MY KOLKATA EDUGRAPH
ADVERTISEMENT
regular-article-logo Friday, 28 November 2025

Jal Shakti minister says new dams no longer feasible, urges shift to conservation-led water strategy

'We all know water gives life, but it also gives destruction when we fail to manage it,' Paatil said at the inauguration of the Ministry of Jal Shakti’s two-day summit

Our Web Desk & PTI Published 28.11.25, 05:51 PM
C. R. Paatil

C. R. Paatil PTI

Jal Shakti Minister C. R. Paatil on Friday said building new dams was no longer a feasible water management solution due to high costs, land acquisition hurdles and shrinking river flows.

He urged states to align with the Centre’s conservation-driven approach.

ADVERTISEMENT

“We all know water gives life, but it also gives destruction when we fail to manage it,” Paatil said at the inauguration of the Ministry of Jal Shakti’s two-day summit on ‘Vision for Sujalam Bharat’.

Noting India’s persistent water imbalance, he said, “We have 18 per cent of the world's population and livestock, but only 4 per cent of global freshwater resources. We need water every moment, but we have not been able to organise it properly.”

Paatil argued that large dams were becoming impractical.

“We have more than 6,500 dams, but we still store only about 750 BCM of water. It takes 25 years and Rs 25,000 crore to build a dam. Do we have that much time? Do we have that much money?” he said.

He added that high costs, acquisition delays and declining river flows were major obstacles.

He said the government had shifted focus to water conservation, community participation and groundwater recharge through the ‘Jal Sanchay Jan Bhagidari’ (JSJB) initiative and the Jal Shakti Abhiyan.

Paatil highlighted what he called a surge in JSJB structures. “In the first 10 months, against the target of 10 lakh structures, people built 27.5 lakh,” he said, adding that this year’s target was one crore.

He also urged states to make full use of MGNREGA funds allocated for water conservation. Citing examples from Gujarat and Rajasthan, he said community-led work was showing results.

In Banaskantha, he said, the NGO Vantara and farmers built 30,000 recharge structures, helping revive drying wells. “Government alone cannot do this. Water is not just a state subject, but it is the responsibility of all of us,” he said.

He urged officers to prioritise work over positions. “Put your talent to national service,” he said. “If you put your vision on the ground, you can do great work.”

Minister of State for Jal Shakti Raj Bhushan Choudhary said India’s groundwater status demanded urgent intervention, with nearly 29 per cent of assessed units falling into ‘over-exploited’ or ‘critical’ categories. He cited steep declines in Punjab and Haryana.

“These realities call for a cohesive, science-driven, and sustainable water management strategy,” he said.
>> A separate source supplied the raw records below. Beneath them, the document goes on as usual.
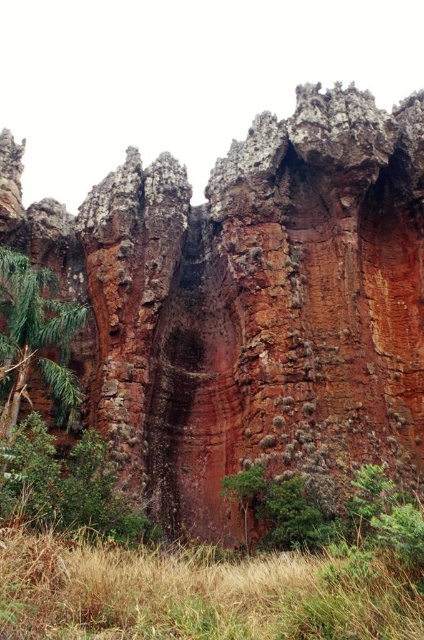
You are a hiker trying to navigate through the landscape. You see the brown dry grass at lower center and the green leafy tree at left. How far apart are these two landmarks?

The brown dry grass at lower center is 27.16 meters from the green leafy tree at left.

You are a hiker trying to navigate through the area. You see the rusty rock cliff at center and the green leafy tree at left. Which object is higher up in the landscape?

The rusty rock cliff at center is located above the green leafy tree at left, so it is higher up in the landscape.

You are planning to set up a campsite in this area. You have a tent that requires a minimum of 5 meters of space to set up. Based on the image, can you determine if the rusty rock cliff at center and the green leafy tree at left provide enough space between them for your tent?

The rusty rock cliff at center is wider than the green leafy tree at left. However, the exact distance between them isn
He added that conservation and artificial recharge were central to the government’s water-security plan, with initiatives such as the Jal Shakti Abhiyan and JSJB turning water stewardship into “a shared national responsibility”.

Choudhary said the ‘Catch the Rain’ campaign had delivered “extraordinary results”, reporting 1.94 crore water-related works since 2019 and mobilising more than four crore youth.

He also pointed to health improvements linked to Namami Gange. Better water quality in Uttar Pradesh and Bihar, he said, had reduced diarrhoea, dysentery and enteric fever cases.

“Water security is not only an environmental or economic issue. It is a matter of dignity, health and social equity,” he said.

Minister of State V. Somanna said India must combine traditional knowledge with modern tools to secure long-term water availability.

He said 82 per cent of rural households now had tap water under Jal Jeevan Mission and six lakh villages had achieved open defecation-free status under Swachh Bharat.

Grey water treatment had reached 91 per cent of villages, he said, guided by the “reduce, reuse, recycle” approach.

He cited Karnataka's Narayanapura Left Bank Canal SCADA system as an example of efficiency gains through technology, and the stepwell at the Ayodhya temple as proof that older designs remained relevant.

“Sujalam means abundance,” Somanna said. “Our challenge is to convert a limited resource into an abundant one.”